**Text shown**
****
Health Committee - The Government's Alcohol StrategyWritten evidence from Newcastle City Council and Newcastle Primary Care Trust (GAS 30)
1. Establishing who is responsible within Government for alcohol policy in general, policy coordination across Whitehall and the extent to which the Department of Health should take a leading role.
2. We have found that one when a single government department leads on alcohol policy then the focus naturally becomes skewed towards the priorities of that department. The current strategy published by the Home Office, has a strong criminal justice focus and is about enforcement interventions and less about the health, wellbeing and social interventions that are required for individuals in active addiction to recover. Whereas the Department of Health’s policy position of “nudging” behaviour change would not necessarily meet the objectives of the Home Office. As action is required across a number of government departments with often competing priorities and objectives, then this requires the agreement of a shared policy direction for alcohol and leadership at the highest level ie the Cabinet Office to make this happen.
3. Coordination of policy across the UK with the devolved administrations, and the impact of pursuing different approaches to alcohol.
4. We welcome the accelerated progress of devolved administrations on alcohol policy, in particular on the affordability of alcohol, which we believe has been instrumental in prompting action in England on minimum unit price (MUP). Population level interventions such as addressing advertising, availability and affordability need to be coordinated across the whole of the UK. Without this, there is the issue of cross boundary access to cheaper products/advice as well as the potential to widen health inequalities.
5. The role of the alcohol industry in addressing alcohol-related health problems, including the Responsibility Deal, Drinkaware and the role of the Portman Group.
6. The Alcohol Industry should not be involved in the setting of alcohol policy or its implementation as this presents a direct conflict of interest. There are many examples showing why this is inappropriate:
6.1.1
6.1.2
6.1.3
6.1.4
7. The Mainstreaming Health Promotion Project2 which carried out a rapid review of the current evidence for health promotion actions for hazardous and harmful alcohol use, with specific reference to low- and middle-income countries; identified evidence which showed self-regulation by means of industry voluntary codes was found not to prevent the exposure of younger people to alcohol marketing.
8. Balance the North East Regional Alcohol Office has developed work which provides a helpful thought process for policy makers to go through when deciding if it is appropriate to work locally with industry. This could provide a model of working with the industry at a national level.
****
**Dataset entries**
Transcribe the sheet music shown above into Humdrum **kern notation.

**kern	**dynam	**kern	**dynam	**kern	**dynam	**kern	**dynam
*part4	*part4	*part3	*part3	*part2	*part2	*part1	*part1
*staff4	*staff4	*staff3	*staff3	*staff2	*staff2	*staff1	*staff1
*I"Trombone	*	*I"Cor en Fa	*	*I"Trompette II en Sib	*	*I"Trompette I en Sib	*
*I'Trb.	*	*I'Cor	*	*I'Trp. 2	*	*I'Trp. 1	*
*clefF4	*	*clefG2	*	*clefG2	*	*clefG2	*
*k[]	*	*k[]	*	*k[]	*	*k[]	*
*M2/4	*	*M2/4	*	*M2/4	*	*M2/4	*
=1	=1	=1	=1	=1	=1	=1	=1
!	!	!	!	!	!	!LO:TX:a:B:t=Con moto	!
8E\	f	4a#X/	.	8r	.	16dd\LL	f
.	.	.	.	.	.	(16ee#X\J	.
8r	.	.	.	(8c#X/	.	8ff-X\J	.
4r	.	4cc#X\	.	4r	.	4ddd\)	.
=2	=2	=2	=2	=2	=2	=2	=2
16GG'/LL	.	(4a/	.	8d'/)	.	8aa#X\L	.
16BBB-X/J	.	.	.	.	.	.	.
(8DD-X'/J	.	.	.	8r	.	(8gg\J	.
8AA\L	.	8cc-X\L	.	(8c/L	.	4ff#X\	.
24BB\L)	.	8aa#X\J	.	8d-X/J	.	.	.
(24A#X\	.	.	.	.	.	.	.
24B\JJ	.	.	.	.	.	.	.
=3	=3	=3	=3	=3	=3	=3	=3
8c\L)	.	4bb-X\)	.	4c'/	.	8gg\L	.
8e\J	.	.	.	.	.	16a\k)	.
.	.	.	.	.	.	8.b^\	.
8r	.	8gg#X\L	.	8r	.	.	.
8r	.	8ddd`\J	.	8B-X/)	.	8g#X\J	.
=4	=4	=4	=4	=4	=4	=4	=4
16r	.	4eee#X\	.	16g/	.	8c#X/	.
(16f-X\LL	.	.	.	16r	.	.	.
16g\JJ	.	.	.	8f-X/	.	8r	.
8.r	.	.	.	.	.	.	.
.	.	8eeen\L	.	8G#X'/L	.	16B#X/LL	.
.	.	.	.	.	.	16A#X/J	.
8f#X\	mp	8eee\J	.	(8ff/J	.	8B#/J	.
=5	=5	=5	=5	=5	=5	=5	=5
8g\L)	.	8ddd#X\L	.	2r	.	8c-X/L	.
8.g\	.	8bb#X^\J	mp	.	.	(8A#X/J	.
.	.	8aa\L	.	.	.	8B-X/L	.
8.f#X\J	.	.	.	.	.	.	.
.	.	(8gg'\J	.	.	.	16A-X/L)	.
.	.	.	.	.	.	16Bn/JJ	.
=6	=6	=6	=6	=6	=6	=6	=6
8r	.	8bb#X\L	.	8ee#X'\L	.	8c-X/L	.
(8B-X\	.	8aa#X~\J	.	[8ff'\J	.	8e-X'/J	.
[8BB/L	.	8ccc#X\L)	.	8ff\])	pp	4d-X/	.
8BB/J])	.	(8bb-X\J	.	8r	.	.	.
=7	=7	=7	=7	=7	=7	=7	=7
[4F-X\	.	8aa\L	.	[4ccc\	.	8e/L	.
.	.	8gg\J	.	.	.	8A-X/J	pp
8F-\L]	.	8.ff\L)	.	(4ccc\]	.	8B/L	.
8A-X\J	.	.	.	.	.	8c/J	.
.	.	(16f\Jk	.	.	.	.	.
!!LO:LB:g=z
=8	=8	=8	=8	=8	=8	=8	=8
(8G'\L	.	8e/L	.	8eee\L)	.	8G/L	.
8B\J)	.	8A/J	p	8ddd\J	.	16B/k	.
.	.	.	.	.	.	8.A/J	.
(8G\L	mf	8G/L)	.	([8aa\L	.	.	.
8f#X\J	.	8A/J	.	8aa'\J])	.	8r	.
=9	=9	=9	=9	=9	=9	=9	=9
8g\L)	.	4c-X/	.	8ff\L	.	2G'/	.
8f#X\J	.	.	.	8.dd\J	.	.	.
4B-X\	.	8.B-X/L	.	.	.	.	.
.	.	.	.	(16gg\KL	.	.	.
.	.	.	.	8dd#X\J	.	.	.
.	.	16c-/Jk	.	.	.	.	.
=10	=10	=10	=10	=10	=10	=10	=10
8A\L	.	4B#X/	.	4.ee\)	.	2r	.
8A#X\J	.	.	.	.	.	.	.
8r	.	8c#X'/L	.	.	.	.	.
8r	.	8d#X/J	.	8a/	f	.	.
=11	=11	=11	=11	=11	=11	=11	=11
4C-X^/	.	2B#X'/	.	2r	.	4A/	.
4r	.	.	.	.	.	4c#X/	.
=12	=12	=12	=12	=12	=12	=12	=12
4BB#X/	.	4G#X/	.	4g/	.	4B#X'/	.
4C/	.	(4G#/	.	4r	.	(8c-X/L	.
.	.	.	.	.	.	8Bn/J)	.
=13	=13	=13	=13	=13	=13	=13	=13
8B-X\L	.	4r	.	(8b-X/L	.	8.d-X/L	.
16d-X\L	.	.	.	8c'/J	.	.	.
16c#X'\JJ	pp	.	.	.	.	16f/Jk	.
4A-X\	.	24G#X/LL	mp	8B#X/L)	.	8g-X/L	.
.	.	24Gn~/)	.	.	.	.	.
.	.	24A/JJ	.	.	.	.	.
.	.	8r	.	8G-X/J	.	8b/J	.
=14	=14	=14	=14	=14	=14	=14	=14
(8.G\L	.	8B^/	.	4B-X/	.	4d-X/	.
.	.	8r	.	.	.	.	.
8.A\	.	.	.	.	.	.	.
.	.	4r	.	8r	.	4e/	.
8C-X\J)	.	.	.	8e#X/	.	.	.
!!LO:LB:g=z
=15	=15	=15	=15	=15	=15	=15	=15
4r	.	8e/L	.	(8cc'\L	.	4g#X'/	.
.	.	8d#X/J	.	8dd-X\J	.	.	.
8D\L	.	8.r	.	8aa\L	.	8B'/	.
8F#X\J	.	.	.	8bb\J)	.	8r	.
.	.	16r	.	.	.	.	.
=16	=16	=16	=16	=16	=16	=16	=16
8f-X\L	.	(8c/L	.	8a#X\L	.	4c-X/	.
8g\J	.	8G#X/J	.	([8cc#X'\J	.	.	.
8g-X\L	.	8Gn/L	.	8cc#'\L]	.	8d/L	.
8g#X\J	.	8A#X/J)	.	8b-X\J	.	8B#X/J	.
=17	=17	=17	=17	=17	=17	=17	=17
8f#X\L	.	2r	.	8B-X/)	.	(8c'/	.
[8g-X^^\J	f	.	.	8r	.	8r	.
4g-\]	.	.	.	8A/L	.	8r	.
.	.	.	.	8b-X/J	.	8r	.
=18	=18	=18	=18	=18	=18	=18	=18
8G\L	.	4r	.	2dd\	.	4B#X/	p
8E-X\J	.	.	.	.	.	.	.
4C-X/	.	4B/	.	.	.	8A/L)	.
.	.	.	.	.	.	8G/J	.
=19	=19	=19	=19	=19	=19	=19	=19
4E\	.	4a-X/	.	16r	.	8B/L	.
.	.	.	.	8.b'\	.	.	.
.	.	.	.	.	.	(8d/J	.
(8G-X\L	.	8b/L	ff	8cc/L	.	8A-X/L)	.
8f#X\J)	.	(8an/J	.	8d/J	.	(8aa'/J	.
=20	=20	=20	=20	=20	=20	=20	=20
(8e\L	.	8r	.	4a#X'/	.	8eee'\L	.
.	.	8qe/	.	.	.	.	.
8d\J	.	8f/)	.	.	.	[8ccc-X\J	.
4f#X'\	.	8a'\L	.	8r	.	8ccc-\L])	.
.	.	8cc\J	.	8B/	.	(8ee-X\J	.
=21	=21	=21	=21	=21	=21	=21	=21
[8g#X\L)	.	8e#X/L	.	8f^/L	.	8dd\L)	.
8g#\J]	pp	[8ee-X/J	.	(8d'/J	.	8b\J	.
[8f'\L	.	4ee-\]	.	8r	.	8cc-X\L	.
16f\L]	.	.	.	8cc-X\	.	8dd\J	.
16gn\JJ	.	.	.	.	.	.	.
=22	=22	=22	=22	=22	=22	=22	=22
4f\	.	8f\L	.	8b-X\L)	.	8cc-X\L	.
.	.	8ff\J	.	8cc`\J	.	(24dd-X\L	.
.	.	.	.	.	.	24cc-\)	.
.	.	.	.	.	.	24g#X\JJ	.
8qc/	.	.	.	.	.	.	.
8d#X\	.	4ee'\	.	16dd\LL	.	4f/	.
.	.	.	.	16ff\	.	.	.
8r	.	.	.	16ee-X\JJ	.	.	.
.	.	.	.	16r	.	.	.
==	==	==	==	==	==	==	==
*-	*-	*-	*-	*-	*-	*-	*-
****
**About this task**
List the population level interventions that the written evidence above says need to be coordinated across the whole of the UK.

**Final answer**
Advertising, availability, affordability